- Opening Delimiter -
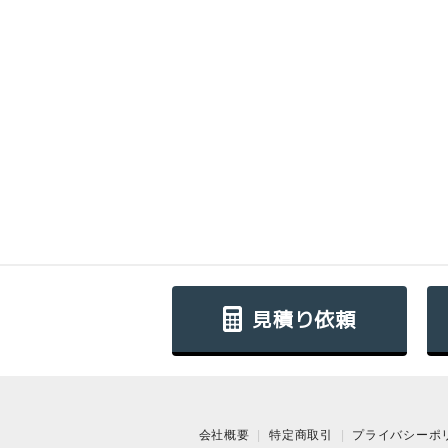
見積り依頼
会社概要
特定商取引
プライバシーポ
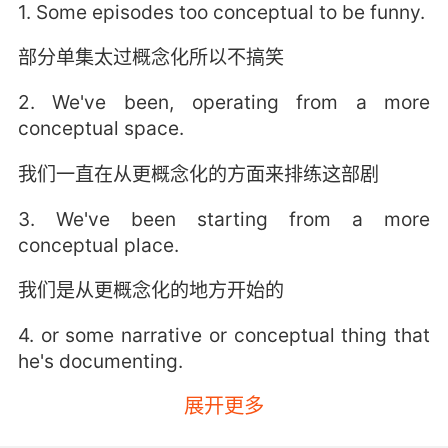
1. Some episodes too conceptual to be funny.
部分单集太过概念化所以不搞笑
2. We've been, operating from a more
conceptual space.
我们一直在从更概念化的方面来排练这部剧
3. We've been starting from a more
conceptual place.
我们是从更概念化的地方开始的
4. or some narrative or conceptual thing that
he's documenting.
展开更多
他会在意一些叙事性和概念性的东西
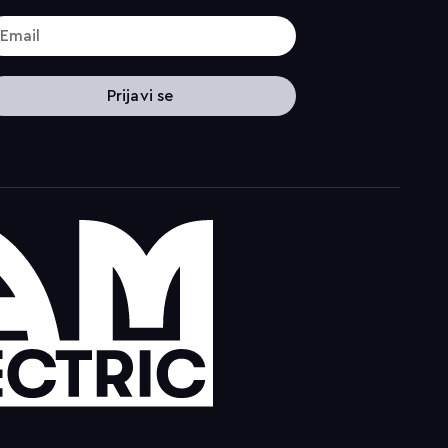
Prijavi se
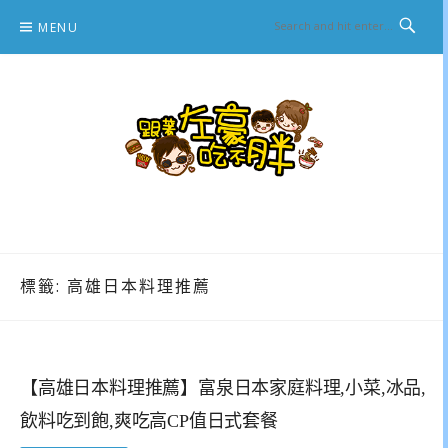
Skip
MENU
to
content
跟著左豪吃不胖
推薦美食、景點旅遊、親子旅遊、3C開箱
標籤:
高雄日本料理推薦
【高雄日本料理推薦】富泉日本家庭料理,小菜,冰品,
飲料吃到飽,爽吃高CP值日式套餐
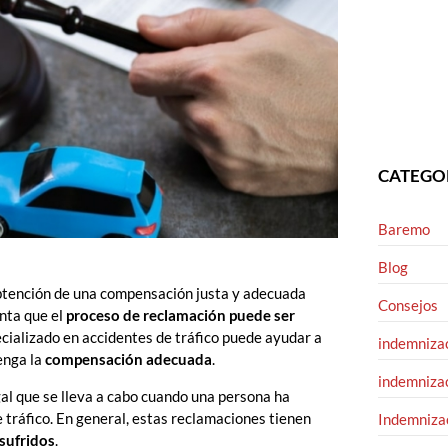
CATEGO
Baremo
Blog
 obtención de una compensación justa y adecuada
Consejos
nta que el
proceso de reclamación puede ser
ecializado en accidentes de tráfico puede ayudar a
indemnizac
enga la
compensación adecuada
.
indemnizac
gal que se lleva a cabo cuando una persona ha
e tráfico. En general, estas reclamaciones tienen
Indemnizac
sufridos
.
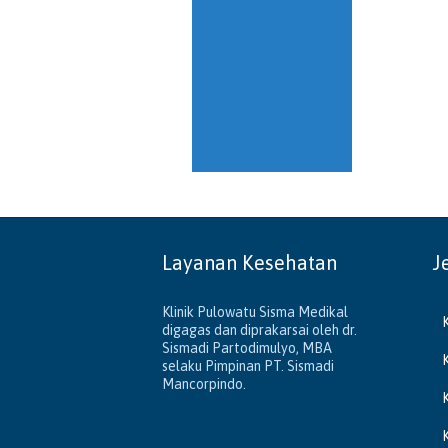
Layanan Kesehatan
J
Klinik Pulowatu Sisma Medikal
digagas dan diprakarsai oleh dr.
Sismadi Partodimulyo, MBA
selaku Pimpinan PT. Sismadi
Mancorpindo.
- Closing Delimiter -
• What needs to be done: Reproduce verbatim the text read from all six rows above, line by line, and omit the pictures.

• Answer below:
見積り依頼
会社概要
特定商取引
プライバシーポ
1. Some episodes too conceptual to be funny.
部分单集太过概念化所以不搞笑
2. We've been, operating from a more
conceptual space.
我们一直在从更概念化的方面来排练这部剧
3. We've been starting from a more
conceptual place.
我们是从更概念化的地方开始的
4. or some narrative or conceptual thing that
he's documenting.
展开更多
他会在意一些叙事性和概念性的东西
Prijavi se
Skip
MENU
to
content
跟著左豪吃不胖
推薦美食、景點旅遊、親子旅遊、3C開箱
標籤:
高雄日本料理推薦
【高雄日本料理推薦】富泉日本家庭料理,小菜,冰品,
飲料吃到飽,爽吃高CP值日式套餐
CATEGO
Baremo
Blog
 obtención de una compensación justa y adecuada
Consejos
nta que el
proceso de reclamación puede ser
ecializado en accidentes de tráfico puede ayudar a
indemnizac
enga la
compensación adecuada
.
indemnizac
gal que se lleva a cabo cuando una persona ha
e tráfico. En general, estas reclamaciones tienen
Indemnizac
sufridos
.
Layanan Kesehatan
J
Klinik Pulowatu Sisma Medikal
digagas dan diprakarsai oleh dr.
Sismadi Partodimulyo, MBA
selaku Pimpinan PT. Sismadi
Mancorpindo.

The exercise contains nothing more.